PULL Teaser

The following is an exerpt of my work-in-progress. It is a YA novel entitled PULL.

Please do not reproduce this without my permission, and also, please don’t steal it and pass it off as your own.

Because that would be lame. And also illegal.

*IMPORTANT* While I LOVE general comments on my writing, please don’t leave me suggestions as to how I should revise it. Thanks!

–taken from PULL, Chapter 6–

Just as I opened my mouth to ask another question, Albert’s gaze flew to something over my shoulder. His eyes widened and his mouth fell open as he sucked in a quick breath.

“What?” I started to turn around, but he stopped me with a firm hand on my arm.

“Don’t move. Keep your head down.”

Heart pumping, I did as he said. The noise of the pub seemed to grow louder as I focused on a crack in the wooden table, desperate to know what was behind me. Nobody else seemed to be panicking. Why was Albert?

He moved his hand from my forearm to my fingers, squeezing them to get my attention. I shifted my eyes from the table to his downturned face; his jaw clenched as he fought to keep calm.

“When I tell you to move,” he breathed, “I want you to follow me straight back to the loo. And whatever you do, don’t look behind you. Okay?”


A few more seconds passed. The blood rushing in my ears almost drowned out the cacophony of voices around us. Just when I thought I couldn’t take the suspense anymore, Albert squeezed my fingers again.


We rose silently from our chairs and, with Albert in the lead, slunk the short distance to the back of the pub. Taking my hand, he pulled me into the men’s restroom and into a stall, locking the door behind us.

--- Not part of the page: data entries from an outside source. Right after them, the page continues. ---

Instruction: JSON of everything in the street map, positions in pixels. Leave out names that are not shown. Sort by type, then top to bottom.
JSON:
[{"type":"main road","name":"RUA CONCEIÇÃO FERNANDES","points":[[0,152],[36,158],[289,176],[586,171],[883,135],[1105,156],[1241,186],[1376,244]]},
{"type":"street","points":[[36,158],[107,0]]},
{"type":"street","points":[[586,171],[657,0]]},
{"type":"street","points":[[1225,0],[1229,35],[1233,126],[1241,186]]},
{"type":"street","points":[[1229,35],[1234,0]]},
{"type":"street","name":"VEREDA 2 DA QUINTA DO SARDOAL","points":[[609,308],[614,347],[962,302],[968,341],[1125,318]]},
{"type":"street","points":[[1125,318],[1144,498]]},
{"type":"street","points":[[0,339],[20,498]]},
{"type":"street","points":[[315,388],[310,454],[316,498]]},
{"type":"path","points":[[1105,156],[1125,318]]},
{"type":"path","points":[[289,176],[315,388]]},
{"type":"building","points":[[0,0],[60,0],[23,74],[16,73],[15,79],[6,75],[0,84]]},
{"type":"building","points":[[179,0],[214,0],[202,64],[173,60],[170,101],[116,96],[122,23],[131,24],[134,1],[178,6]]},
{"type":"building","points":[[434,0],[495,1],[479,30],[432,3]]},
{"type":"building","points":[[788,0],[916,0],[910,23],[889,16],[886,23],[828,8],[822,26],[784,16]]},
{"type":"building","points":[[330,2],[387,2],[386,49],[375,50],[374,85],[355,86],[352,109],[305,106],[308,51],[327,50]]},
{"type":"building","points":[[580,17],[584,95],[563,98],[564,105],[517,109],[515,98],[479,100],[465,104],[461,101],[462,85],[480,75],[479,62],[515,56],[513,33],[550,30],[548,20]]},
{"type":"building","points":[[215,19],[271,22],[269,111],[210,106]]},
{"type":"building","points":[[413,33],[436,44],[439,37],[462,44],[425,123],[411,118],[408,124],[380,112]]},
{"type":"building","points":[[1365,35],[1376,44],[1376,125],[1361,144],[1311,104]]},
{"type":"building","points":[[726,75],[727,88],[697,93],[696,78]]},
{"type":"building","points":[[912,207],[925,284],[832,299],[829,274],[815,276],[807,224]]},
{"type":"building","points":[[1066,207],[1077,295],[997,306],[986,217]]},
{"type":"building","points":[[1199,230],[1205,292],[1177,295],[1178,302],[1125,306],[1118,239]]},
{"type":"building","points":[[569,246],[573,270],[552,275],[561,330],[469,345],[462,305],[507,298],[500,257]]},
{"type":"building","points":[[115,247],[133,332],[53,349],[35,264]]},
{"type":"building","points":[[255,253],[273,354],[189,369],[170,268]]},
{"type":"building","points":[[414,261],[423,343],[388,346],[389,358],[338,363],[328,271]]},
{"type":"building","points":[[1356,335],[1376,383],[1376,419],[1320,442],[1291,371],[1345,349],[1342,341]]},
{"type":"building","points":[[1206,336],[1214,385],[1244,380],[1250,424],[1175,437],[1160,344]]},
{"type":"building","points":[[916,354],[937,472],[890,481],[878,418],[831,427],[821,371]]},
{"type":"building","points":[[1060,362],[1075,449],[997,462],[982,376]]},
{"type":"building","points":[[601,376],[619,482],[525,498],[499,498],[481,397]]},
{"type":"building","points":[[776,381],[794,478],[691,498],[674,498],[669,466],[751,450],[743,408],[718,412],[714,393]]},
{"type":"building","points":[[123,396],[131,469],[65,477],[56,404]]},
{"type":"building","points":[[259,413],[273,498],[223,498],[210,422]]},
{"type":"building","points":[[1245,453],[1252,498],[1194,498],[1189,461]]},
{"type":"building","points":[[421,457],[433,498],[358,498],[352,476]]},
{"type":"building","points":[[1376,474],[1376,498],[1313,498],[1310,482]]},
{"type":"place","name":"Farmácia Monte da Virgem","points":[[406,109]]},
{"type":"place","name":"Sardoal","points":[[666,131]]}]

Then he lifted the collar of his t-shirt up to his mouth and muttered a string of hurried words into it.

“Hare and Billet. Now. One of them just came in. We’re in the men’s loo, but I doubt it’ll hold him off for long.”

“Hold who off? What are you doing?”

He gave me an apologetic look. “I need you to sit on my lap.”

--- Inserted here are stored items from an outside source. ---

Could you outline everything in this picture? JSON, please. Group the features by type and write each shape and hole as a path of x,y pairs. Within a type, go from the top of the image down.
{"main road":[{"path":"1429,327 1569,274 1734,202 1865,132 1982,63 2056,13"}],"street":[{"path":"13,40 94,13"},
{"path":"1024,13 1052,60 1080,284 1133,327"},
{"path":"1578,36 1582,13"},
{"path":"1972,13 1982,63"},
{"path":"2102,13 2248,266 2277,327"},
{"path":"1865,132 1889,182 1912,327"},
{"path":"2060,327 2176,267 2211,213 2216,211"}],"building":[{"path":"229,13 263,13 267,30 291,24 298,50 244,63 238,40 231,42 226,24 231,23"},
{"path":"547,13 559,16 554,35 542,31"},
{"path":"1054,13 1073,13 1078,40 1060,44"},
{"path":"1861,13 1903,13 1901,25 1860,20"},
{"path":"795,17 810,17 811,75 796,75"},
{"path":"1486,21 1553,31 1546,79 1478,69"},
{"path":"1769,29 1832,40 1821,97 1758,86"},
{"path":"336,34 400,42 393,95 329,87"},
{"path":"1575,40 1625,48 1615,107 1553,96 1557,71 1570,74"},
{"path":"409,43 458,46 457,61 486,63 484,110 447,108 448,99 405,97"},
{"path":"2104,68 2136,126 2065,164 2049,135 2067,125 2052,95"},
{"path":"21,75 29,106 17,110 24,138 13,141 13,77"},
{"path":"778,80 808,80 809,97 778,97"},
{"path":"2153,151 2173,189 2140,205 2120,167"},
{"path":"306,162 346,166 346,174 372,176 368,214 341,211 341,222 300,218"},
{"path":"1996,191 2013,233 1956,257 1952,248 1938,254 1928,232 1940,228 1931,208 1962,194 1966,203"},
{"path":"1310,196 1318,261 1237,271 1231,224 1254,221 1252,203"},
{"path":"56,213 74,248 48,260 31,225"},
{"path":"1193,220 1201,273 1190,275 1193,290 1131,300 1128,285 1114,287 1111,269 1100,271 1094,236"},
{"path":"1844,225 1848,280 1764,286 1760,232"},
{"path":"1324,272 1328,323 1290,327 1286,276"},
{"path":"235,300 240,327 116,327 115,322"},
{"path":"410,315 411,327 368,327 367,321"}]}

Without providing an explanation, he closed the toilet lid, sat on it, and gestured at his thighs. “Quickly. Please.”

“Um, don’t you think that’s a little–“

The bathroom door opened with a squeal. Albert’s eyes ignited with urgency and I leapt onto his lap, my knees tucked underneath me so my feet wouldn’t show beneath the stall door. He clutched me to his chest and I could feel his heartbeat against my shoulder.

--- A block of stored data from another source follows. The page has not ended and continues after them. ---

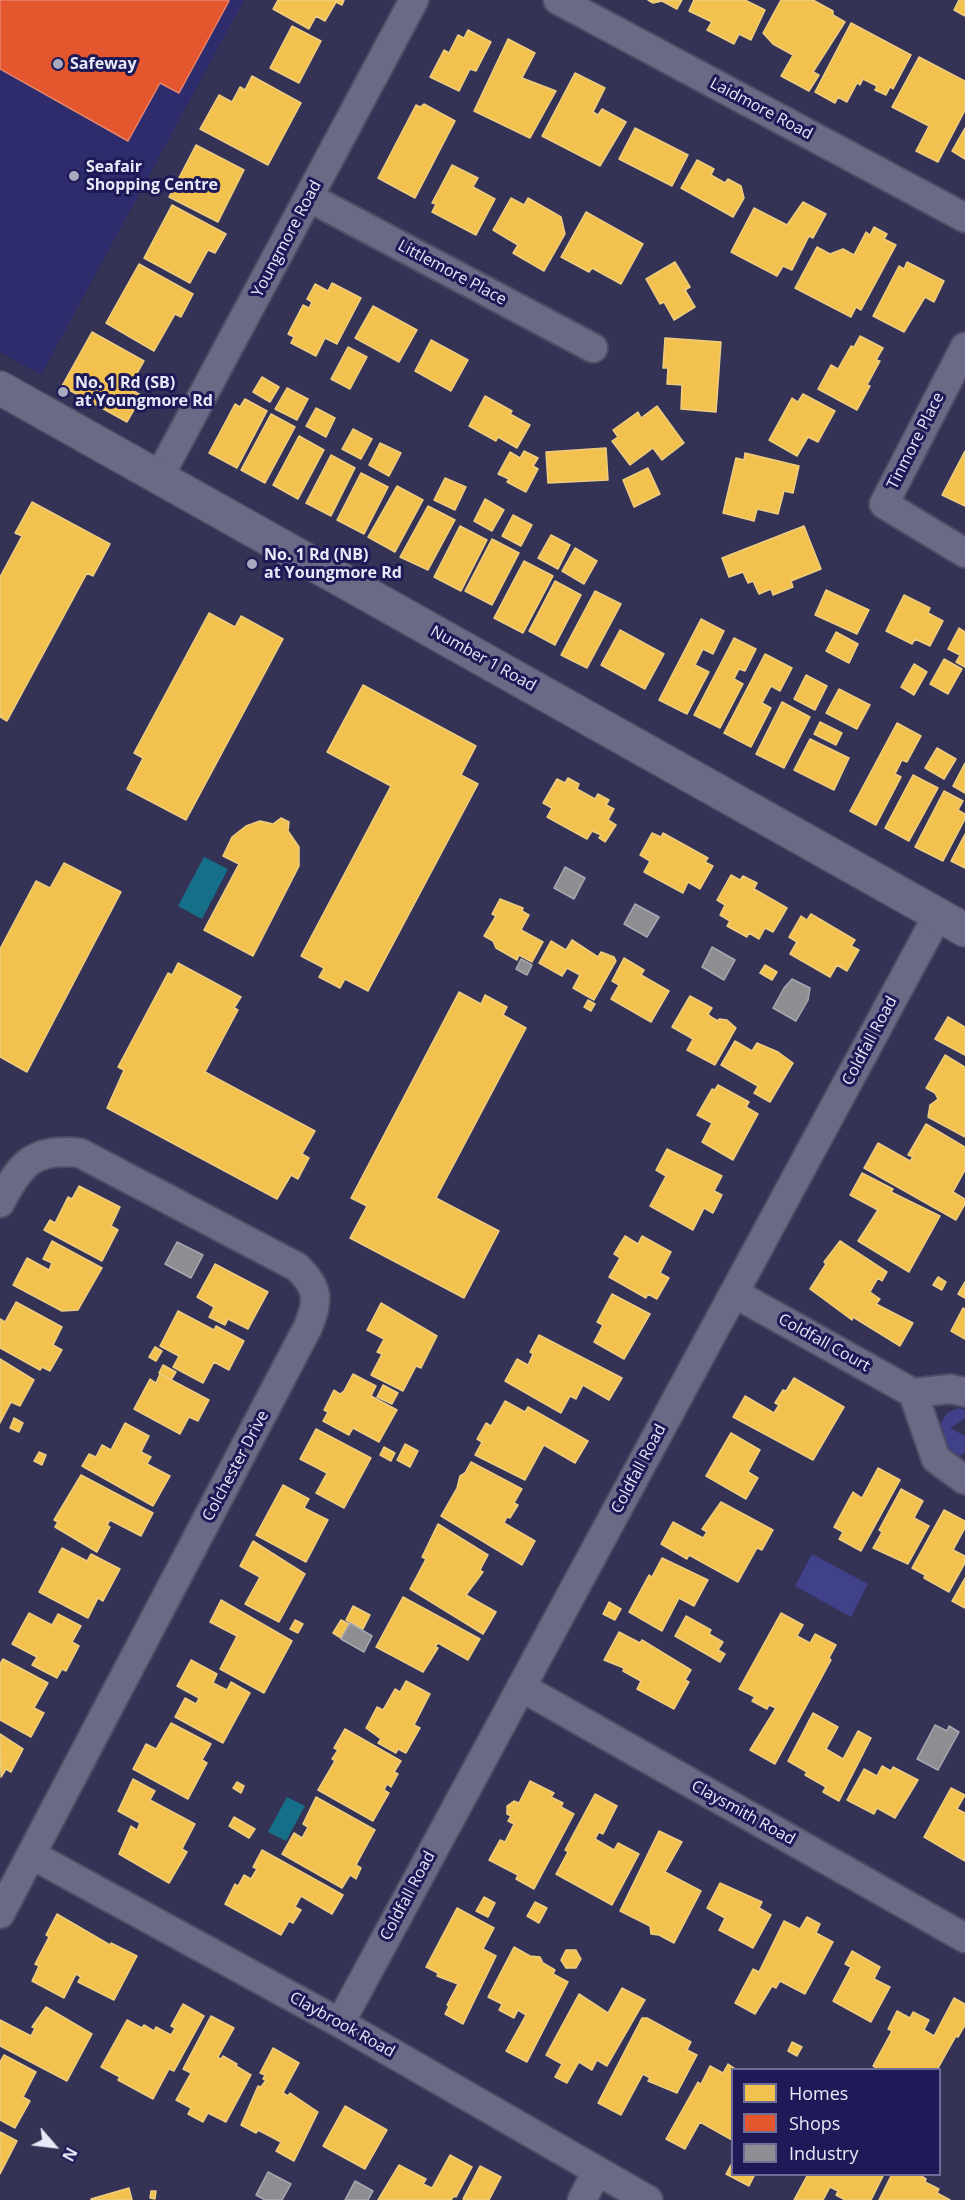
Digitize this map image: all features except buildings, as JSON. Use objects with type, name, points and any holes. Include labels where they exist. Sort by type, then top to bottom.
[{"type":"main road","name":"Number 1 Road","points":[[0,388],[952,923]]},
{"type":"street","name":"Youngmore Road","points":[[159,477],[414,0]]},
{"type":"street","name":"Laidmore Road","points":[[558,0],[965,218]]},
{"type":"street","name":"Littlemore Place","points":[[309,198],[594,348]]},
{"type":"street","name":"Tinmore Place","points":[[965,347],[884,504],[965,553]]},
{"type":"street","name":"Coldfall Road","points":[[340,2023],[734,1293],[952,923]]},
{"type":"street","name":"Colchester Drive","points":[[0,1203],[19,1171],[30,1160],[44,1153],[61,1150],[80,1153],[297,1267],[310,1279],[315,1291],[315,1308],[308,1327],[0,1914]]},
{"type":"street","name":"Coldfall Court","points":[[734,1293],[913,1393]]},
{"type":"street","points":[[965,1392],[950,1389],[913,1393],[936,1459],[965,1480]]},
{"type":"street","name":"Claysmith Road","points":[[521,1687],[965,1938]]},
{"type":"street","name":"Claybrook Road","points":[[32,1855],[340,2023],[648,2200]]},
{"type":"street","points":[[582,2200],[597,2171]]},
{"type":"shaded area","name":"Seafair Shopping Centre","points":[[0,0],[244,0],[41,375],[0,352]]},
{"type":"shaded area","points":[[959,1408],[965,1410],[965,1418],[950,1428],[965,1436],[965,1453],[957,1457],[947,1450],[939,1427],[947,1413]]},
{"type":"shaded area","points":[[812,1554],[868,1584],[851,1617],[795,1586]]},
{"type":"water","points":[[204,857],[228,869],[202,919],[178,906]]},
{"type":"water","points":[[287,1797],[305,1806],[286,1841],[268,1832]]},
{"type":"place","name":"Safeway","points":[[58,64]]},
{"type":"place","name":"Seafair Shopping Centre","points":[[74,176]]},
{"type":"place","name":"No. 1 Rd (SB) at Youngmore Rd","points":[[63,392]]},
{"type":"place","name":"No. 1 Rd (NB) at Youngmore Rd","points":[[252,564]]}]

Heavy boots clomped across the floor and stopped outside the stall. Mud and grass clung to the black leather; the scent of earth, usually comforting, now made me sick with fear.

But another smell stung my nostrils, too. Something I’d smelled before…

The man who attacked me on the heath.

27 thoughts on “PULL Teaser

  1. Ooooooh….so excited! Sounds great!

    On another note, and this may not be the best place to ask this question: What makes a writer decide to write in first person?

    It makes a huge difference to me (I may be weird) and I’ve always wondered how you decide. I wuold be very interested to learn if I’m the only one who cares and what, as readers, the general public prefers.

    And please disregard my heinous grammar…

    1. Hmm, I dunno. I prefer to write in first person because it’s much easier – for me – to get inside a character’s head that way. I also connect with characters faster when they’re written in first person.

      I guess it just . . . feels right. As annoying as that answer is. Ha.

  2. Awesome!! You know you had me with the sample chapters you sent for me to read earlier, but I am *definitely* hooked now. I can’t wait to read the story in its entirety!

    PS – I love your disclaimer: “While I LOVE general comments on my writing, please don’t leave me suggestions as to how I should revise it.” Word.

    1. LOL. Yeah. This is not where I want critiques posted. Glad you are hooked! I definitely want you to beta for me.

  3. So brave of you to post a teaser–something I’ve not had the nerve to do. Yet. You inspire me–thanks for sharing a most excellent excerpt.

    1. Thank you for enjoying it! I don’t post my work often, but I wanted to let people into the loop a bit more. I want to read some of yours – I know it will be excellent!

    1. Of course. You know you’re a beta. Crit partner is going through chapters as I write them, but once there is a full manuscript, it’s yours.

    1. Thanks Jodi, and someday you’ll be able to, whether it’s traditionally published or self-published! It’ll be out there!